Le café, l’évidence Gagnaire
Comme tous les premiers dimanches du mois, les musées marseillais sont gratuits. Profitez de l’occasion pur aller voir Café In au Mucem. A défaut d’un titre pertinent et d’une scénographie originale, cette exposition livre quelques histoires inédites sur cette boisson qui « fait jaillir les esprits moteurs« , disait Brillat Savarin. Le café est ici passé par tous les filtres. L’inévitable Couleur Café de Gainsbourg (on aurait pu faire plus original) comme les dires d’une cafédomancienne lisant dans le marc! On ressort quelque peu boosté par ce tout ce matériau scientifique, anthropologique, esthétique, économique qui tourne tout autour du ptit noir.
On apprend ainsi dans cette exposition mise en scène par le journaliste de France Culture, Jean-Michel Djian, un objet de subversion non seulement des sens mais surtout politique. Le « sang de Satan » découvert au Yémen, fut interdit au 16è s à Istanbul où le pouvoir central craignait que ce « torréfiant intérieur » ne pousse qu’ à la contestation. « Beaucoup de gens accordent au café le pouvoir de donner de l’esprit« , confirme Balzac. « Mais tout le monde peut vérifier que les ennuyeux ennuient davantage après en avoir pris« … A Venise, le Pape le réhabilita pour amoindrir le pouvoir des musulmans. A Marseille, on ouvrit le premier débit en 1671 puis le premier café public. Inutile de chercher traces de « ces endroits qui y échauffent fâcheusement la cervelle« , comme les qualifiait Montesquieu. Du Grand Café turc ou du Café riche sur la Canebière, il ne reste dans la cité qui fut la porte d’entrée du café sur l’Europe, plus que Cafés Richard qui martyrisent nos estomacs.

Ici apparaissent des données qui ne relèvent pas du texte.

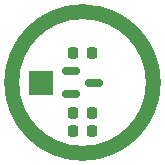
<source format=gbr>
%TF.GenerationSoftware,KiCad,Pcbnew,(7.0.0)*%
%TF.CreationDate,2023-04-09T22:25:14-07:00*%
%TF.ProjectId,RTCRework,52544352-6577-46f7-926b-2e6b69636164,rev?*%
%TF.SameCoordinates,Original*%
%TF.FileFunction,Soldermask,Top*%
%TF.FilePolarity,Negative*%
%FSLAX46Y46*%
G04 Gerber Fmt 4.6, Leading zero omitted, Abs format (unit mm)*
G04 Created by KiCad (PCBNEW (7.0.0)) date 2023-04-09 22:25:14*
%MOMM*%
%LPD*%
G01*
G04 APERTURE LIST*
G04 Aperture macros list*
%AMRoundRect*
0 Rectangle with rounded corners*
0 $1 Rounding radius*
0 $2 $3 $4 $5 $6 $7 $8 $9 X,Y pos of 4 corners*
0 Add a 4 corners polygon primitive as box body*
4,1,4,$2,$3,$4,$5,$6,$7,$8,$9,$2,$3,0*
0 Add four circle primitives for the rounded corners*
1,1,$1+$1,$2,$3*
1,1,$1+$1,$4,$5*
1,1,$1+$1,$6,$7*
1,1,$1+$1,$8,$9*
0 Add four rect primitives between the rounded corners*
20,1,$1+$1,$2,$3,$4,$5,0*
20,1,$1+$1,$4,$5,$6,$7,0*
20,1,$1+$1,$6,$7,$8,$9,0*
20,1,$1+$1,$8,$9,$2,$3,0*%
G04 Aperture macros list end*
%ADD10C,1.300000*%
%ADD11RoundRect,0.150000X-0.587500X-0.150000X0.587500X-0.150000X0.587500X0.150000X-0.587500X0.150000X0*%
%ADD12RoundRect,0.225000X-0.225000X-0.250000X0.225000X-0.250000X0.225000X0.250000X-0.225000X0.250000X0*%
%ADD13RoundRect,0.218750X0.218750X0.256250X-0.218750X0.256250X-0.218750X-0.256250X0.218750X-0.256250X0*%
%ADD14R,2.000000X2.000000*%
G04 APERTURE END LIST*
D10*
X56000000Y-50000000D02*
G75*
G03*
X56000000Y-50000000I-6000000J0D01*
G01*
D11*
%TO.C,U1*%
X49062500Y-49050000D03*
X49062500Y-50950000D03*
X50937500Y-50000000D03*
%TD*%
D12*
%TO.C,C1*%
X49225000Y-47498000D03*
X50775000Y-47498000D03*
%TD*%
%TO.C,C2*%
X49225000Y-52578000D03*
X50775000Y-52578000D03*
%TD*%
D13*
%TO.C,D1*%
X50787500Y-54102000D03*
X49212500Y-54102000D03*
%TD*%
D14*
%TO.C,J1*%
X46481999Y-49999999D03*
%TD*%
M02*

</source>
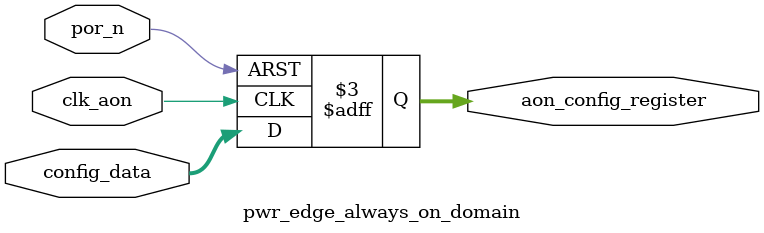
<source format=sv>

module pwr_edge_always_on_domain (
  input wire clk_aon,  // Always-on clock
  input wire por_n,    // Power-on reset (never gated)
  input wire [7:0] config_data,
  output logic [7:0] aon_config_register
);

  // Always-on domain - never powered down
  // Used for wake-up logic, RTC, power management
  
  always_ff @(posedge clk_aon or negedge por_n) begin
    if (!por_n)
      aon_config_register <= 8'hAA;  // Default config
    else
      aon_config_register <= config_data;
  end

endmodule


</source>
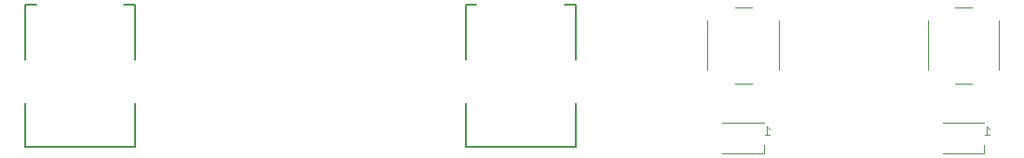
<source format=gbr>
G04 #@! TF.GenerationSoftware,KiCad,Pcbnew,(5.0.0)*
G04 #@! TF.CreationDate,2019-10-15T14:43:01+03:00*
G04 #@! TF.ProjectId,RDC2-0051,524443322D303035312E6B696361645F,rev?*
G04 #@! TF.SameCoordinates,Original*
G04 #@! TF.FileFunction,Legend,Bot*
G04 #@! TF.FilePolarity,Positive*
%FSLAX46Y46*%
G04 Gerber Fmt 4.6, Leading zero omitted, Abs format (unit mm)*
G04 Created by KiCad (PCBNEW (5.0.0)) date 10/15/19 14:43:01*
%MOMM*%
%LPD*%
G01*
G04 APERTURE LIST*
%ADD10C,0.150000*%
%ADD11C,0.120000*%
G04 APERTURE END LIST*
D10*
G04 #@! TO.C,R8*
X160000000Y-76500000D02*
X159000000Y-76500000D01*
X160000000Y-81500000D02*
X160000000Y-76500000D01*
X160000000Y-89500000D02*
X160000000Y-85500000D01*
X150000000Y-76500000D02*
X150000000Y-81500000D01*
X150000000Y-89500000D02*
X150000000Y-85500000D01*
X151000000Y-76500000D02*
X150000000Y-76500000D01*
X150000000Y-89500000D02*
X160000000Y-89500000D01*
G04 #@! TO.C,R7*
X120000000Y-76500000D02*
X119000000Y-76500000D01*
X120000000Y-81500000D02*
X120000000Y-76500000D01*
X120000000Y-89500000D02*
X120000000Y-85500000D01*
X110000000Y-76500000D02*
X110000000Y-81500000D01*
X110000000Y-89500000D02*
X110000000Y-85500000D01*
X111000000Y-76500000D02*
X110000000Y-76500000D01*
X110000000Y-89500000D02*
X120000000Y-89500000D01*
D11*
G04 #@! TO.C,SW1*
X174500000Y-76750000D02*
X176000000Y-76750000D01*
X178500000Y-78000000D02*
X178500000Y-82500000D01*
X176000000Y-83750000D02*
X174500000Y-83750000D01*
X172000000Y-82500000D02*
X172000000Y-78000000D01*
G04 #@! TO.C,SW2*
X198500000Y-78000000D02*
X198500000Y-82500000D01*
X194500000Y-76750000D02*
X196000000Y-76750000D01*
X192000000Y-82500000D02*
X192000000Y-78000000D01*
X196000000Y-83750000D02*
X194500000Y-83750000D01*
G04 #@! TO.C,HL2*
X197150000Y-87300000D02*
X193350000Y-87300000D01*
X197150000Y-90100000D02*
X193350000Y-90100000D01*
X197150000Y-90100000D02*
X197150000Y-89350000D01*
G04 #@! TO.C,HL1*
X177150000Y-90100000D02*
X177150000Y-89350000D01*
X177150000Y-90100000D02*
X173350000Y-90100000D01*
X177150000Y-87300000D02*
X173350000Y-87300000D01*
G04 #@! TO.C,HL2*
X197185714Y-88389285D02*
X197614285Y-88389285D01*
X197400000Y-88389285D02*
X197400000Y-87639285D01*
X197471428Y-87746428D01*
X197542857Y-87817857D01*
X197614285Y-87853571D01*
G04 #@! TO.C,HL1*
X177185714Y-88389285D02*
X177614285Y-88389285D01*
X177400000Y-88389285D02*
X177400000Y-87639285D01*
X177471428Y-87746428D01*
X177542857Y-87817857D01*
X177614285Y-87853571D01*
G04 #@! TD*
M02*

</source>
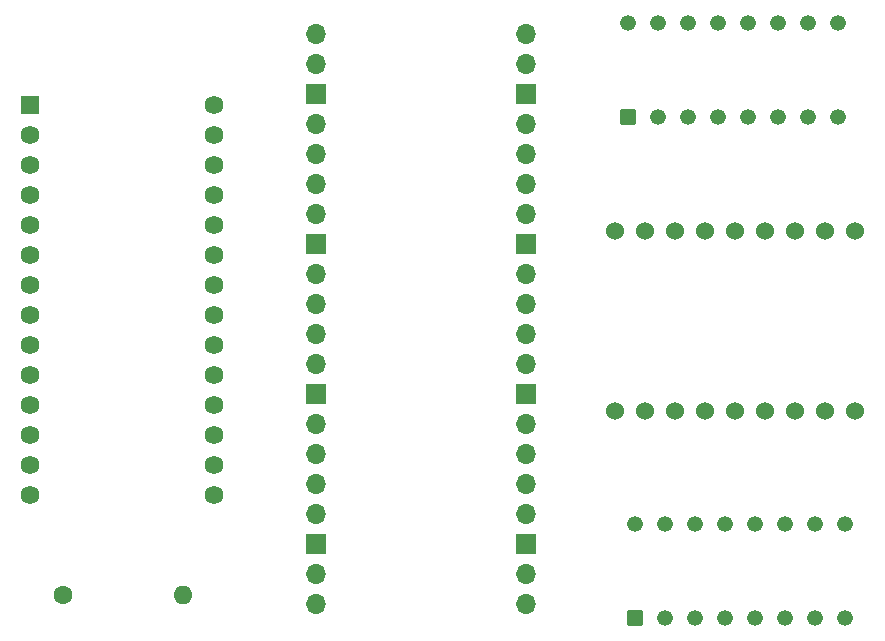
<source format=gbr>
%TF.GenerationSoftware,KiCad,Pcbnew,8.0.0*%
%TF.CreationDate,2025-04-21T08:56:31-05:00*%
%TF.ProjectId,drako-cyberstorm,6472616b-6f2d-4637-9962-657273746f72,2*%
%TF.SameCoordinates,Original*%
%TF.FileFunction,Soldermask,Bot*%
%TF.FilePolarity,Negative*%
%FSLAX46Y46*%
G04 Gerber Fmt 4.6, Leading zero omitted, Abs format (unit mm)*
G04 Created by KiCad (PCBNEW 8.0.0) date 2025-04-21 08:56:31*
%MOMM*%
%LPD*%
G01*
G04 APERTURE LIST*
G04 Aperture macros list*
%AMRoundRect*
0 Rectangle with rounded corners*
0 $1 Rounding radius*
0 $2 $3 $4 $5 $6 $7 $8 $9 X,Y pos of 4 corners*
0 Add a 4 corners polygon primitive as box body*
4,1,4,$2,$3,$4,$5,$6,$7,$8,$9,$2,$3,0*
0 Add four circle primitives for the rounded corners*
1,1,$1+$1,$2,$3*
1,1,$1+$1,$4,$5*
1,1,$1+$1,$6,$7*
1,1,$1+$1,$8,$9*
0 Add four rect primitives between the rounded corners*
20,1,$1+$1,$2,$3,$4,$5,0*
20,1,$1+$1,$4,$5,$6,$7,0*
20,1,$1+$1,$6,$7,$8,$9,0*
20,1,$1+$1,$8,$9,$2,$3,0*%
G04 Aperture macros list end*
%ADD10C,1.600000*%
%ADD11O,1.600000X1.600000*%
%ADD12RoundRect,0.102000X0.565000X-0.565000X0.565000X0.565000X-0.565000X0.565000X-0.565000X-0.565000X0*%
%ADD13C,1.334000*%
%ADD14RoundRect,0.102000X-0.689000X-0.689000X0.689000X-0.689000X0.689000X0.689000X-0.689000X0.689000X0*%
%ADD15C,1.582000*%
%ADD16O,1.700000X1.700000*%
%ADD17R,1.700000X1.700000*%
%ADD18C,1.524000*%
G04 APERTURE END LIST*
D10*
%TO.C,R1*%
X80670000Y-99250000D03*
D11*
X90830000Y-99250000D03*
%TD*%
D12*
%TO.C,U3*%
X128550000Y-58757500D03*
D13*
X131090000Y-58757500D03*
X133630000Y-58757500D03*
X136170000Y-58757500D03*
X138710000Y-58757500D03*
X141250000Y-58757500D03*
X143790000Y-58757500D03*
X146330000Y-58757500D03*
X146330000Y-50817500D03*
X143790000Y-50817500D03*
X141250000Y-50817500D03*
X138710000Y-50817500D03*
X136170000Y-50817500D03*
X133630000Y-50817500D03*
X131090000Y-50817500D03*
X128550000Y-50817500D03*
%TD*%
D14*
%TO.C,U2*%
X77942500Y-57740000D03*
D15*
X77942500Y-60280000D03*
X77942500Y-62820000D03*
X77942500Y-65360000D03*
X77942500Y-67900000D03*
X77942500Y-70440000D03*
X77942500Y-72980000D03*
X77942500Y-75520000D03*
X77942500Y-78060000D03*
X77942500Y-80600000D03*
X77942500Y-83140000D03*
X77942500Y-85680000D03*
X77942500Y-88220000D03*
X77942500Y-90760000D03*
X93500000Y-90760000D03*
X93500000Y-88220000D03*
X93500000Y-85680000D03*
X93500000Y-83140000D03*
X93500000Y-80600000D03*
X93500000Y-78060000D03*
X93500000Y-75520000D03*
X93500000Y-72980000D03*
X93500000Y-70440000D03*
X93500000Y-67900000D03*
X93500000Y-65360000D03*
X93500000Y-62820000D03*
X93500000Y-60280000D03*
X93500000Y-57740000D03*
%TD*%
D12*
%TO.C,U4*%
X129110000Y-101197500D03*
D13*
X131650000Y-101197500D03*
X134190000Y-101197500D03*
X136730000Y-101197500D03*
X139270000Y-101197500D03*
X141810000Y-101197500D03*
X144350000Y-101197500D03*
X146890000Y-101197500D03*
X146890000Y-93257500D03*
X144350000Y-93257500D03*
X141810000Y-93257500D03*
X139270000Y-93257500D03*
X136730000Y-93257500D03*
X134190000Y-93257500D03*
X131650000Y-93257500D03*
X129110000Y-93257500D03*
%TD*%
D16*
%TO.C,U1*%
X102160000Y-51730000D03*
X102160000Y-54270000D03*
D17*
X102160000Y-56810000D03*
D16*
X102160000Y-59350000D03*
X102160000Y-61890000D03*
X102160000Y-64430000D03*
X102160000Y-66970000D03*
D17*
X102160000Y-69510000D03*
D16*
X102160000Y-72050000D03*
X102160000Y-74590000D03*
X102160000Y-77130000D03*
X102160000Y-79670000D03*
D17*
X102160000Y-82210000D03*
D16*
X102160000Y-84750000D03*
X102160000Y-87290000D03*
X102160000Y-89830000D03*
X102160000Y-92370000D03*
D17*
X102160000Y-94910000D03*
D16*
X102160000Y-97450000D03*
X102160000Y-99990000D03*
X119940000Y-99990000D03*
X119940000Y-97450000D03*
D17*
X119940000Y-94910000D03*
D16*
X119940000Y-92370000D03*
X119940000Y-89830000D03*
X119940000Y-87290000D03*
X119940000Y-84750000D03*
D17*
X119940000Y-82210000D03*
D16*
X119940000Y-79670000D03*
X119940000Y-77130000D03*
X119940000Y-74590000D03*
X119940000Y-72050000D03*
D17*
X119940000Y-69510000D03*
D16*
X119940000Y-66970000D03*
X119940000Y-64430000D03*
X119940000Y-61890000D03*
X119940000Y-59350000D03*
D17*
X119940000Y-56810000D03*
D16*
X119940000Y-54270000D03*
X119940000Y-51730000D03*
%TD*%
D18*
%TO.C,Dual-7-Seg1*%
X127440000Y-83720000D03*
X129980000Y-83720000D03*
X132520000Y-83720000D03*
X135060000Y-83720000D03*
X137600000Y-83720000D03*
X140140000Y-83720000D03*
X142680000Y-83720000D03*
X145220000Y-83720000D03*
X147760000Y-83720000D03*
X147760000Y-68480000D03*
X145220000Y-68480000D03*
X142680000Y-68480000D03*
X140140000Y-68480000D03*
X137600000Y-68480000D03*
X135060000Y-68480000D03*
X132520000Y-68480000D03*
X129980000Y-68480000D03*
X127440000Y-68480000D03*
%TD*%
M02*

</source>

Il faut attendre la fin de l’expo et une émouvante interview de Pierre Gagnaire, qui nous servit aux Grandes Tables le même discours et une bonne recette de pamplemousse au café, pour rentrer dans le goût et les sens de cette boisson qui forme pour le chef « un support tellement intéressant, 1′ espèce d’évidence « . On regrettera de croiser des tasses à café Illy plutôt que d’opulents services en porcelaine fine et dorure dont les arts de la table français en doivent pas manquer… Si ça n’est aujourd’hui, vous avez jusqu’au 23 janv pour voir entrer dans Cafe In. Le marc de café nous prédira plutôt des souvenirs du côté des écrits des grands écrivains que de cette mise en scène un peu pathétique, in fine, d’un café années 30. Passez par la boutique de la passerelle en sortant : le sponsor de l’expo y fait aussi commerce. Mais les cafés présentés sont bons et le conseiller connaisseur. Et si comme Curnonsky et moi, vous considérez que « les fines gourmettes reconnaissent qu’il est un des plaisirs les plus délicats de la femme« , voilà le plus de cette exposition café. Dans cette ville où les torréfacteurs sont autant légendes que la sardine qui a bouché le port, on n’est pas fâché de ce spot éphémère de qualité.